Recorded data:
--- START ---

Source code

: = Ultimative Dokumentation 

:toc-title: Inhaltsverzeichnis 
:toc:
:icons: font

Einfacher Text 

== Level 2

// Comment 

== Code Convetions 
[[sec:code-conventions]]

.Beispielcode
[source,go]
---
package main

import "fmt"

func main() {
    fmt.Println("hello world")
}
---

--- END ---

### Work request
Copy out each record word for word.

### Result
Source code

: = Ultimative Dokumentation 

:toc-title: Inhaltsverzeichnis 
:toc:
:icons: font

Einfacher Text 

== Level 2

// Comment 

== Code Convetions 
[[sec:code-conventions]]

.Beispielcode
[source,go]
---
package main

import "fmt"

func main() {
    fmt.Println("hello world")
}
---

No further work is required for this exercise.